Brian Smithwaite sat slouched in
the lounge of his office. That gut-wrenching emptiness pulsed inside of him, a
physical illness born from his unrelenting dread. It was over for him. Life as
he knew it - maybe life itself - was under imminent peril and all he could do
was sit and dwell in it. He felt too sick to act, too slow. He had always been
a man of instinct and confidence, but now his instinct was telling him to run.
Only he felt bound to his position, he owned that station and it was nothing
without him. And to run was futile. Phil would find that out in time.
The evening news was showing on
mute on the TV opposite his lounge. Around it were other smaller TV screens
displaying the various other programs on offer on the other channels. Brian
remembered the days when he would sit and meditate on the collage of
mind-numbing spectacles. He would see the patterns, he could recognise the gaps
in supply, and he would fill them. He wanted everyone to be engaged with their
TV set, no matter what demographic, for the maximum amount of time. He
understood the simplicity that drove people to escape in these machines. He was
good at it - the best - but it was all just a game to him. His ambition lay in
high scores. What was unfolding now was outside the rules. It was outside of
the four corners of the screen that was his ring; his title meant little out
there, points were scored differently.
He remembered back to when Walter
first started out; his first big interview and questionnaire which formed the
simple skeleton of his show. William Unston was just another caller who turned
out to be a nut, performing a live suicide. It was probabl one of the single
most shocking moments in television history – it was great. But there was more
to it. Some sort of chain reaction, or maybe a clear cut plan, but Brian had
recognised too late. The train, the blogs, the bomb, Walter Wallace, even Phil
himself, it all added up to something beyond coincidence.
Brian looked back over his
decisions for the thousandth time. He was looking for a point in time to travel
back to where he could redirect his fate. But he had always been running a different
race. He could always manipulate people, even the top dogs like Boss and
Holdsworth were no match. He had manoeuvred his world and developed the highest
rating series and the highest concentration of viewers ever, and by a long way.

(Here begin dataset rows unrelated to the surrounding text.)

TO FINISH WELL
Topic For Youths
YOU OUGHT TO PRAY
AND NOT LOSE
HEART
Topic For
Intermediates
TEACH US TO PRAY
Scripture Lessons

Each time he relived his recent
past he came to the same point: the meeting with all the big players within
Citadel. It became clear that he was merely a bench warmer. His channel, his
empire, all that he had worked for was merely an interim plan; filler before
the big show.
Sam Tank ran the show now. Nobody
knew it, not even Boss. He knew Tank had convinced Phil to post the blog. It
was a masterstroke. Defaming Walter Wallace; inflaming Brian himself. Brian had
made his first mistake off the back of that decision. He had sent out Chips
alone and clearly emotionally attached to the job. He just wanted to catch Phil
and question him; he wanted to expose Tank, but instead the idiot agent had
gone all out and wound up dead.
Would Boss trace it to Brian?
Would Tank? What would they do?
His phone rang. Tammy Hamilton
spoke, “Brian we’ve got news. Big news.”
Brian’s gut tightened. He used to
spark to life on a heavy news day but now only dread surfaced.
“Tony Holdsworth just woke up!
Tony. Fucking. Holdsworth. Can you believe it? 3 months, with all that’s gone
on without him!”
Brian’s mind raced. His dread
worsened. He remembered how he had taunted and coaxed the ageing face of
Channel 8; just enough to tip him into the spiralling depression of pills and
alcohol. Would he remember? Had Brian just picked up another adversary at the
time when he most needed an ally?
“We have so much to plan for. I’ve
already sent out some people to cover what they can. Apparently he woke up less
than 10 minutes ago. We had a guy from the station tip us off. Sam or Sammy or
something like that. Must be a stagie or something, I’m not sure but-”
Brian hung up the phone. His
inertia sealed itself around him like the comforting warmth of a fatal
injection. He knew somewhere in the back of his mind, the part that still
thought there was a game playing, that he should be first one in to welcome
back his star. Stare him in the face and reassert his dominance. But Tony
wasn’t alone. Brian was alone.
His phone buzzed again. He hung it
up and sat still on the lounge, unable to move.